Arm Holdings plc

Q1 FY26 Earnings Call Analysis

Semiconductors and Semiconductor Equipment

Full Stock Analysis
fundraise: No informationcapex: Yesrevenue: Category 2margin: Category 3orderbook: Yes
💰

fundraise

Any current/future new fundraising through debt or equity?

- The transcript on page 11 and surrounding pages does not mention any current or planned fundraising activities through debt or equity. - The focus is on strong revenue growth, with no indication of raising capital via debt or equity markets. - Arm is emphasizing organic growth driven by customer demand, particularly for their Arm AGI CPU and IP business. - There is no discussion of new financing, capital raises, or issuance of shares/debt in this earnings call. - The company is managing growth through operational activities and supply chain efforts rather than through external fundraising.
🏗️

capex

Any current/future capex/capital investment/strategic investment?

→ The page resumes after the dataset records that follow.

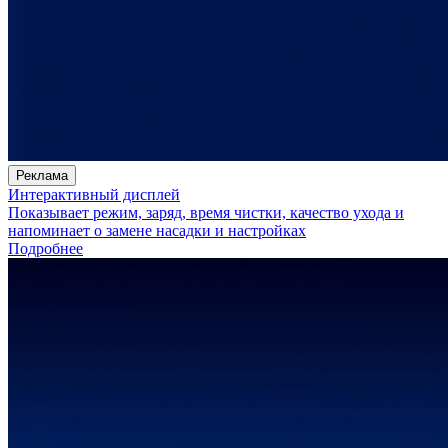
Реклама
Интерактивный дисплей
Показывает режим, заряд, время чистки, качество ухода и
напоминает о замене насадки и настройках
Подробнее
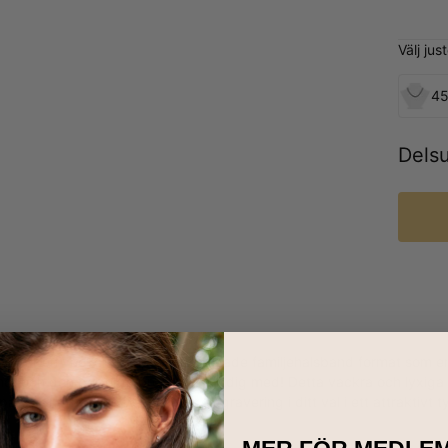
Välj ju
45
Dels
ch har en vacker form, vårt Graverade familjehalsband format som en
mor och den perfekta presenten till dig med! Detta vackra och lyx
å varandra. Varje berlock har en gravering i ditt val i ett attraktivt 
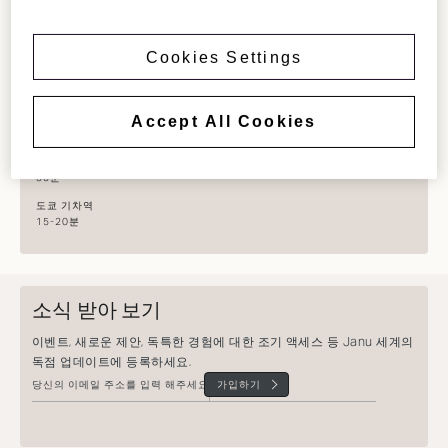
날씨
25 °
32 높음
Cookies Settings
24 낮음
교통
나리타 국제공항
Accept All Cookies
1시간 30분
도쿄 국제공항
30분
도쿄 기차역
15-20분
소식 받아 보기
이벤트, 새로운 제안, 독특한 경험에 대한 조기 액세스 등 Janu 세계의
독점 업데이트에 등록하세요.
가입하기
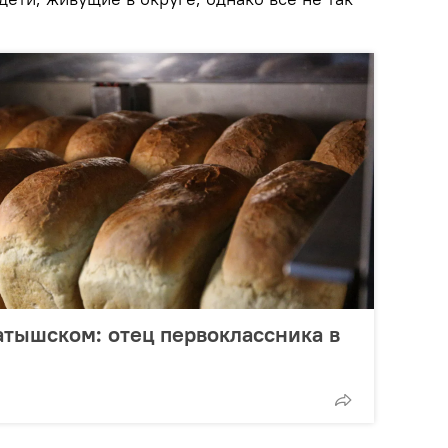
атышском: отец первоклассника в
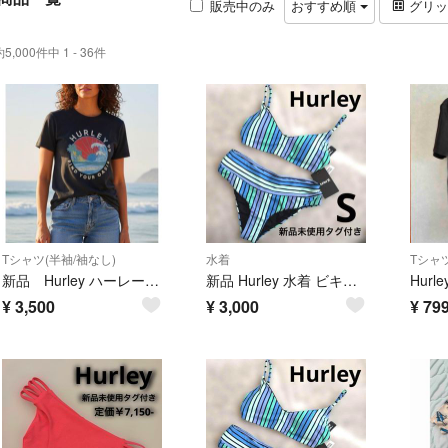
販売中のみ
おすすめ順
グリ
約5,000件中 1 - 36件
Tシャツ(半袖/袖なし)
水着
新品 Hurley ハーレー レディース ロゴ Tシャツ
新品 Hurley 水着 ビキニ上下セット ストライプ ブルー×ブラック
¥
3,500
¥
3,000
¥
79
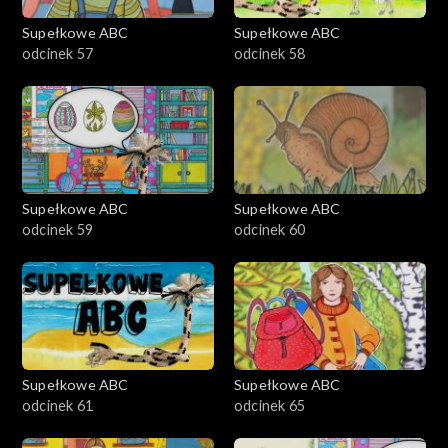
Supełkowe ABC
Supełkowe ABC
odcinek 57
odcinek 58
Supełkowe ABC
Supełkowe ABC
odcinek 59
odcinek 60
Supełkowe ABC
Supełkowe ABC
odcinek 61
odcinek 65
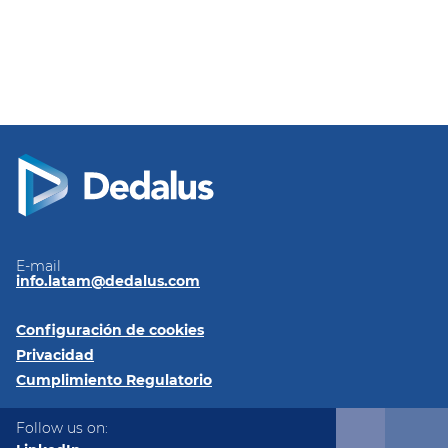
E-mail
info.latam@dedalus.com
Configuración de cookies
Privacidad
Cumplimiento Regulatorio
Follow us on:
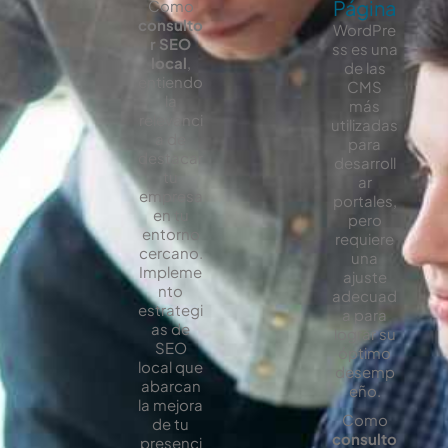
Página
Como
consulto
WordPre
r SEO
ss es una
local
,
de las
entiendo
CMS
la
más
relevanci
utilizadas
a de
para
destacar
desarroll
tu
ar
empresa
portales,
en tu
pero
entorno
requiere
cercano.
una
Impleme
ajuste
nto
adecuad
estrategi
a para
as de
lograr su
SEO
óptimo
local que
desemp
abarcan
eño.
la mejora
Como
de tu
consulto
presenci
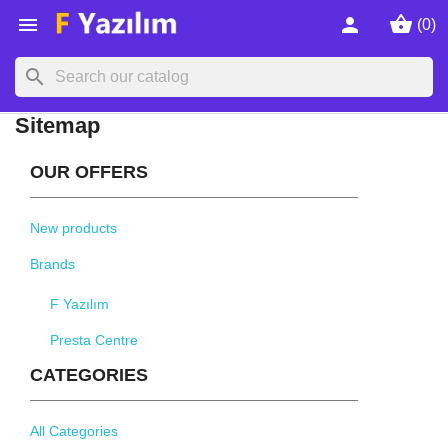
shopping_basket

person
(0)
search
Sitemap
OUR OFFERS
New products
Brands
F Yazılım
Presta Centre
CATEGORIES
All Categories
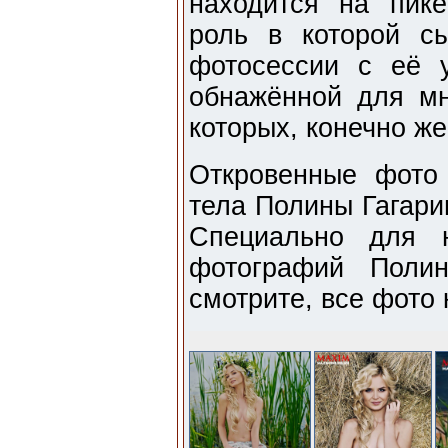
находится на пик
роль в которой с
фотосессии с её 
обнажённой для мн
которых, конечно же
Откровенные фото
тела Полины Гагари
Специально для 
фотографий Поли
смотрите, все фото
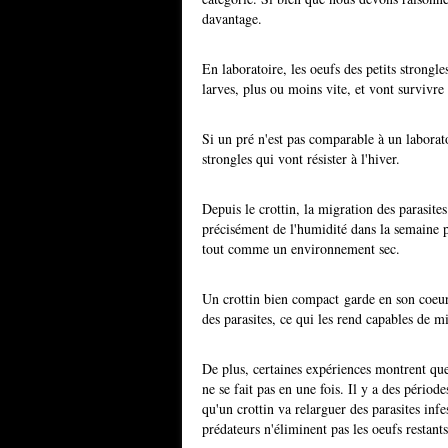
davantage.
En laboratoire, les oeufs des petits strong
larves, plus ou moins vite, et vont survivr
Si un pré n'est pas comparable à un laboratoi
strongles qui vont résister à l'hiver.
Depuis le crottin, la migration des parasites
précisément de l'humidité dans la semaine pr
tout comme un environnement sec.
Un crottin bien compact garde en son coeur
des parasites, ce qui les rend capables de m
De plus, certaines expériences montrent que
ne se fait pas en une fois. Il y a des pério
qu'un crottin va relarguer des parasites infe
prédateurs n'éliminent pas les oeufs restants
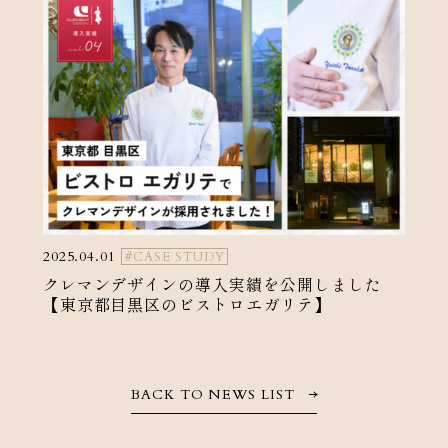
2025.04.01
#CASE STUDY
クレマンデザインの導入実績を公開しました
【東京都目黒区のビストロエガリテ】
BACK TO NEWS LIST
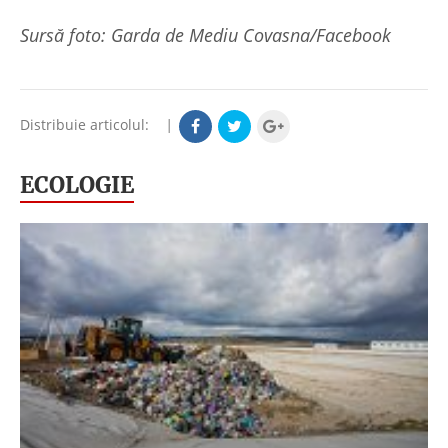
Sursă foto: Garda de Mediu Covasna/Facebook
Distribuie articolul:
|
ECOLOGIE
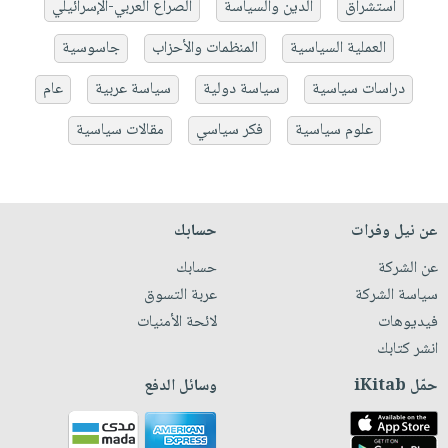
استشراق
الدين والسياسة
الصراع العربي-الإسرائيلي
العملية السياسية
المنظمات والأحزاب
جاسوسية
دراسات سياسية
سياسة دولية
سياسة عربية
عام
علوم سياسية
فكر سياسي
مقالات سياسية
عن نيل وفرات
حسابك
عن الشركة
حسابك
سياسة الشركة
عربة التسوق
فيديوهات
لائحة الأمنيات
انشر كتابك
حمّل iKitab
وسائل الدفع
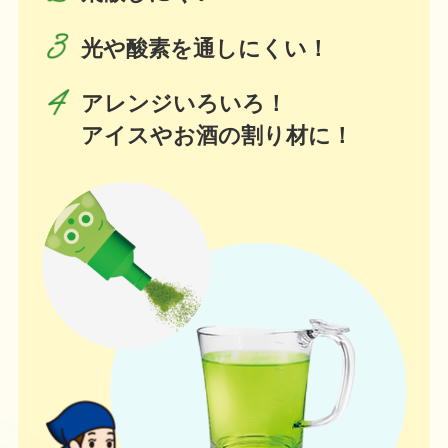
光や酸素を通しにくい！
アレンジいろいろ！
アイスやお酒の割り材に！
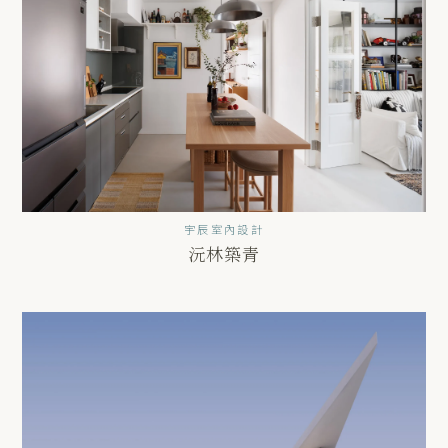
宇辰室內設計
沅林築青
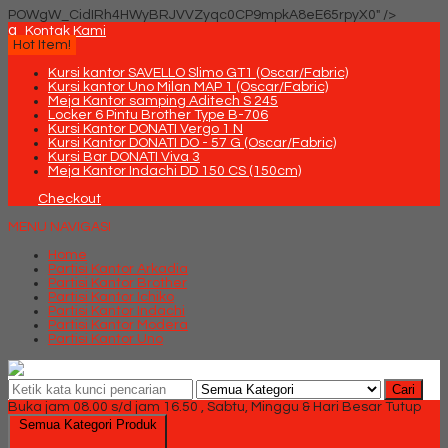
POWgW_CidIRh4HWyBRJVVZyqc0CP9mpkA8eE65rpyX0" />
q
Kontak Kami
Hot Item!
Kursi kantor SAVELLO Slimo GT1 (Oscar/Fabric)
Kursi kantor Uno Milan MAP 1 (Oscar/Fabric)
Meja Kantor samping Aditech S 245
Locker 6 Pintu Brother Type B-706
Kursi Kantor DONATI Vergo 1 N
Kursi Kantor DONATI DO - 57 G (Oscar/Fabric)
Kursi Bar DONATI Viva 3
Meja Kantor Indachi DD 150 CS (150cm)
Checkout
MENU NAVIGASI
Home
Partisi Kantor Arkadia
Partisi Kantor Brother
Partisi Kantor Ichiko
Partisi Kantor Indachi
Partisi Kantor Modera
Partisi Kantor Uno
Cari
Buka jam 08.00 s/d jam 16.50 , Sabtu, Minggu & Hari Besar Tutup
Semua Kategori Produk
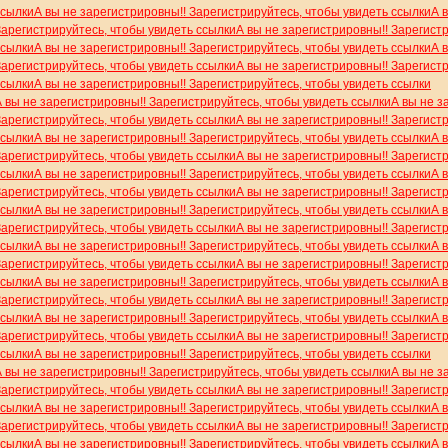
ссылки
А вы не зарегистрировны!! Зарегистрируйтесь, чтобы увидеть ссылки
А 
Зарегистрируйтесь, чтобы увидеть ссылки
А вы не зарегистрировны!! Зарегист
ссылки
А вы не зарегистрировны!! Зарегистрируйтесь, чтобы увидеть ссылки
А 
Зарегистрируйтесь, чтобы увидеть ссылки
А вы не зарегистрировны!! Зарегист
ссылки
А вы не зарегистрировны!! Зарегистрируйтесь, чтобы увидеть ссылки
А вы не зарегистрировны!! Зарегистрируйтесь, чтобы увидеть ссылки
А вы не з
Зарегистрируйтесь, чтобы увидеть ссылки
А вы не зарегистрировны!! Зарегист
ссылки
А вы не зарегистрировны!! Зарегистрируйтесь, чтобы увидеть ссылки
А 
Зарегистрируйтесь, чтобы увидеть ссылки
А вы не зарегистрировны!! Зарегист
ссылки
А вы не зарегистрировны!! Зарегистрируйтесь, чтобы увидеть ссылки
А 
Зарегистрируйтесь, чтобы увидеть ссылки
А вы не зарегистрировны!! Зарегист
ссылки
А вы не зарегистрировны!! Зарегистрируйтесь, чтобы увидеть ссылки
А 
Зарегистрируйтесь, чтобы увидеть ссылки
А вы не зарегистрировны!! Зарегист
ссылки
А вы не зарегистрировны!! Зарегистрируйтесь, чтобы увидеть ссылки
А 
Зарегистрируйтесь, чтобы увидеть ссылки
А вы не зарегистрировны!! Зарегист
ссылки
А вы не зарегистрировны!! Зарегистрируйтесь, чтобы увидеть ссылки
А 
Зарегистрируйтесь, чтобы увидеть ссылки
А вы не зарегистрировны!! Зарегист
ссылки
А вы не зарегистрировны!! Зарегистрируйтесь, чтобы увидеть ссылки
А 
Зарегистрируйтесь, чтобы увидеть ссылки
А вы не зарегистрировны!! Зарегист
ссылки
А вы не зарегистрировны!! Зарегистрируйтесь, чтобы увидеть ссылки
А вы не зарегистрировны!! Зарегистрируйтесь, чтобы увидеть ссылки
А вы не з
Зарегистрируйтесь, чтобы увидеть ссылки
А вы не зарегистрировны!! Зарегист
ссылки
А вы не зарегистрировны!! Зарегистрируйтесь, чтобы увидеть ссылки
А 
Зарегистрируйтесь, чтобы увидеть ссылки
А вы не зарегистрировны!! Зарегист
ссылки
А вы не зарегистрировны!! Зарегистрируйтесь, чтобы увидеть ссылки
А 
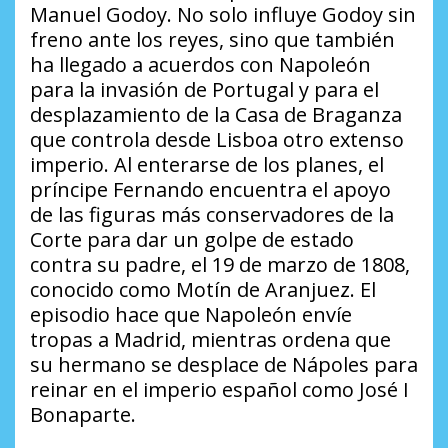
Manuel Godoy. No solo influye Godoy sin
freno ante los reyes, sino que también
ha llegado a acuerdos con Napoleón
para la invasión de Portugal y para el
desplazamiento de la Casa de Braganza
que controla desde Lisboa otro extenso
imperio. Al enterarse de los planes, el
príncipe Fernando encuentra el apoyo
de las figuras más conservadores de la
Corte para dar un golpe de estado
contra su padre, el 19 de marzo de 1808,
conocido como Motín de Aranjuez. El
episodio hace que Napoleón envíe
tropas a Madrid, mientras ordena que
su hermano se desplace de Nápoles para
reinar en el imperio español como José I
Bonaparte.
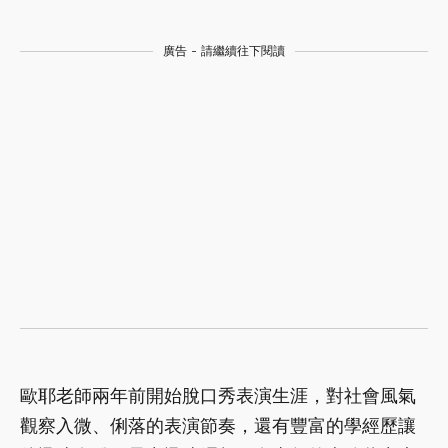
廣告 - 請繼續往下閱讀
歐耶老師兩年前開始脫口秀表演生涯，對社會風氣
觀察入微、俐落的表演節奏，還有豐富的學經歷讓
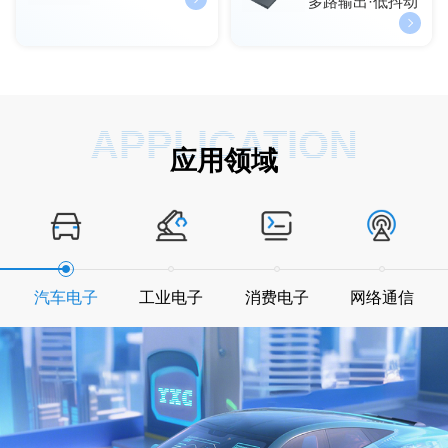
多路输出·低抖动
APPLICATION
应用领域
汽车电子
工业电子
消费电子
网络通信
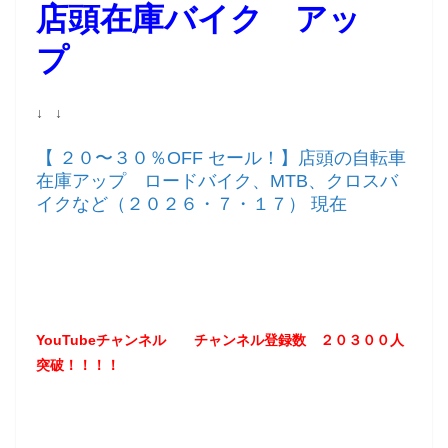
店頭在庫バイク アッ
プ
↓ ↓
【 ２０〜３０％OFF セール！】店頭の自転車
在庫アップ ロードバイク、MTB、クロスバ
イクなど（２０２６・７・１７） 現在
YouTubeチャンネル
チャンネル登録数 ２０３
００
人
突破！！！！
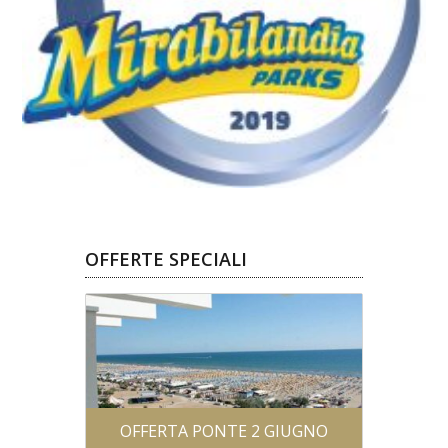
OFFERTE SPECIALI
CURSIONI
GITE SC
OFFERTA PONTE 2 GIUGNO
I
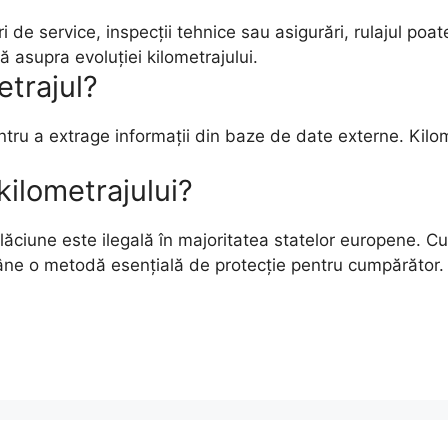
i de service, inspecții tehnice sau asigurări, rulajul po
ă asupra evoluției kilometrajului.
etrajul?
entru a extrage informații din baze de date externe. Kilom
kilometrajului?
lăciune este ilegală în majoritatea statelor europene. Cu 
ne o metodă esențială de protecție pentru cumpărător.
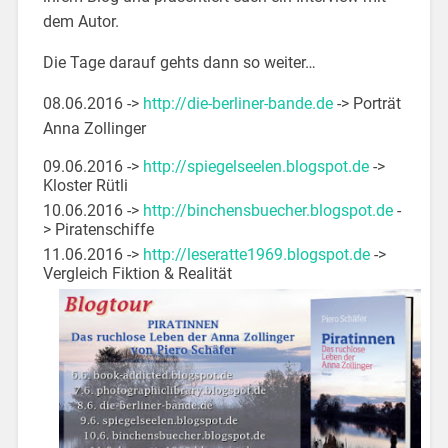
dem Autor.
Die Tage darauf gehts dann so weiter…
08.06.2016 ->
http://die-berliner-bande.de
-> Porträt
Anna Zollinger
09.06.2016 ->
http://spiegelseelen.blogspot.de
->
Kloster Rütli
10.06.2016 ->
http://binchensbuecher.blogspot.de
-
> Piratenschiffe
11.06.2016 ->
http://leseratte1969.blogspot.de
->
Vergleich Fiktion & Realität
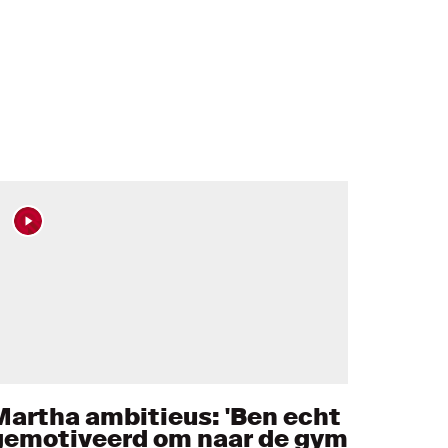
Martha ambitieus: 'Ben echt
gemotiveerd om naar de gym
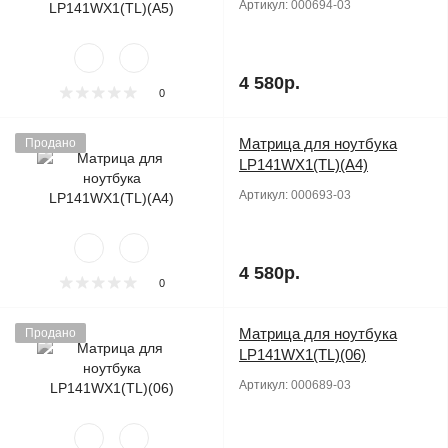
Артикул:
000694-03
4 580р.
0
Матрица для ноутбука
Продано
LP141WX1(TL)(A4)
Артикул:
000693-03
4 580р.
0
Матрица для ноутбука
Продано
LP141WX1(TL)(06)
Артикул:
000689-03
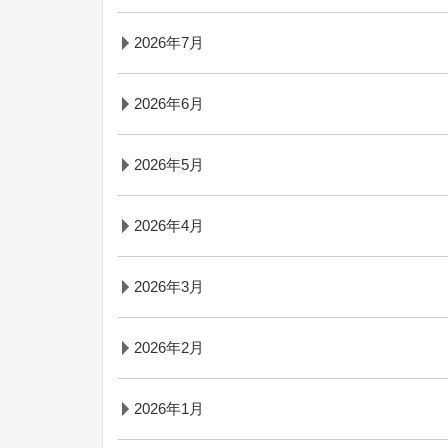
2026年7月
2026年6月
2026年5月
2026年4月
2026年3月
2026年2月
2026年1月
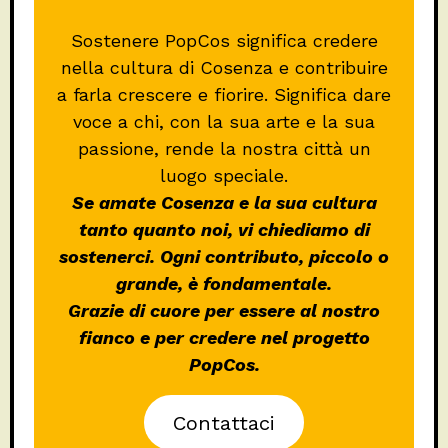
Sostenere PopCos significa credere
nella cultura di Cosenza e contribuire
a farla crescere e fiorire. Significa dare
voce a chi, con la sua arte e la sua
passione, rende la nostra città un
luogo speciale.
Se amate Cosenza e la sua cultura
tanto quanto noi, vi chiediamo di
sostenerci. Ogni contributo, piccolo o
grande, è fondamentale.
Grazie di cuore per essere al nostro
fianco e per credere nel progetto
PopCos.
Contattaci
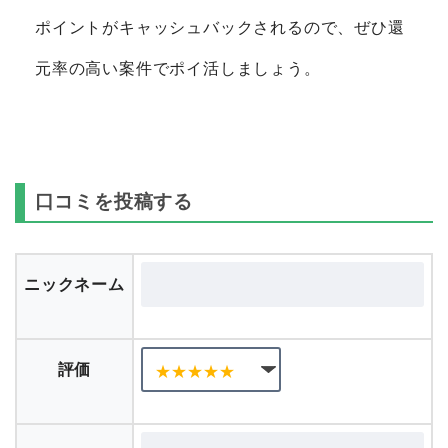
ポイントがキャッシュバックされるので、ぜひ還
元率の高い案件でポイ活しましょう。
口コミを投稿する
ニックネーム
評価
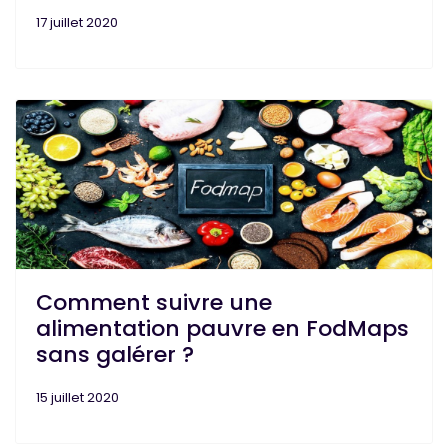
17 juillet 2020
Comment suivre une
alimentation pauvre en FodMaps
sans galérer ?
15 juillet 2020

- Arm is investing heavily in R&D, with non-GAAP operating expenses up 30% year-on-year, reflecting strong engineering expansion to support demand for next-gen architectures, compute subsystems, and the Arm AGI CPU product family (Page 3). - Significant investments in customer support infrastructure for silicon products, including low-level code, firmware, and hardware support, are baked into OpEx guidance (Page 6). - Arm is leveraging partnerships with foundries and memory suppliers to secure supply chain capacity to meet growing demand, including doubling chip demand for fiscal ’27 and ’28 (Pages 4, 10). - Arm projects the Arm AGI CPU business to grow to $15 billion in revenue by fiscal 2031, contributing to strategic growth (Page 11). - The company expects operating margins of about 65% for the IP business and 35% for the chip business by 2031, with profitability improving as revenue scales (Page 10).
📊

revenue

Future growth expectations in sales/revenue/volumes?

- Arm projects reaching $15 billion in revenue by fiscal year 2031 driven by AGI CPU and IP businesses (Page 11). - Demand for Arm AGI CPU has doubled since March 2024 to over $2 billion over the next two years, surpassing previous $1 billion estimates (Page 11). - The IP business with Neoverse IP and CSS doubled year-on-year and is projected to double again, targeting $10 billion by fiscal ’31 (Pages 9,11). - Overall licensing revenue expected to grow at high single-digit to low double-digit rates long-term, with this year targeting 20%+ growth due to AI-related investment (Pages 9,7). - CPU core counts expected to increase significantly (potentially 2x or 4x), driving higher average selling prices and total addressable market growth up to $100-$120 billion over 5 years (Pages 7,9). - Royalty revenues driven by Cloud AI and data center networking are expected to continue strong growth, despite challenges in mobile market (Pages 5,3).
📈

margin

Future growth expectations in earnings/operating earnings/profits/EPS?

- Arm expects to achieve $15 billion in AGI CPU revenue by fiscal year 2031, with an additional $10 billion from IP revenue, totaling $25 billion. - Operating margins: IP business projected to reach ~65% operating/EBITDA margin by 2031; chip business around 35%. - Fiscal 2026 non-GAAP EPS was a record $1.77; Q4 non-GAAP EPS was $0.60. - Q1 guidance projects non-GAAP EPS of $0.40 ± $0.04, with revenues expected to grow ~20% YoY. - Long-term license revenue growth expected at least 10% YoY. - Operating expenses to grow slower than revenue, delivering incremental margin improvement by year-end. - Arm foresees "more than $9 in EPS" by fiscal year 2031 reflecting sustained long-term growth driven by expanding AI demand and product portfolio. - Strong R&D investments underpin future innovation and growth in next-gen architectures and AGI CPU offerings.
📋

orderbook

Current/ Expected Orderbook/ Pending Orders?

- As of March 2024, Arm had $1 billion of demand for AGI CPU products. - Over the subsequent weeks, demand has doubled to over $2 billion for the next two fiscal years (FY ’27 and ’28). - The company is actively working to secure additional supply from foundry and memory partners to meet this increased demand. - Current supply supports $1 billion of demand, with efforts underway to address the $2 billion demand level. - Customers include both existing and new ones, with some increasing forecasts and others newly interested. - Supply chain constraints like wafers and memory availability are being managed to fulfill orders. - First revenues from production chip sales are expected in Q4 of the current fiscal year. - On track to achieve $15 billion in AGI CPU revenue by fiscal 2031.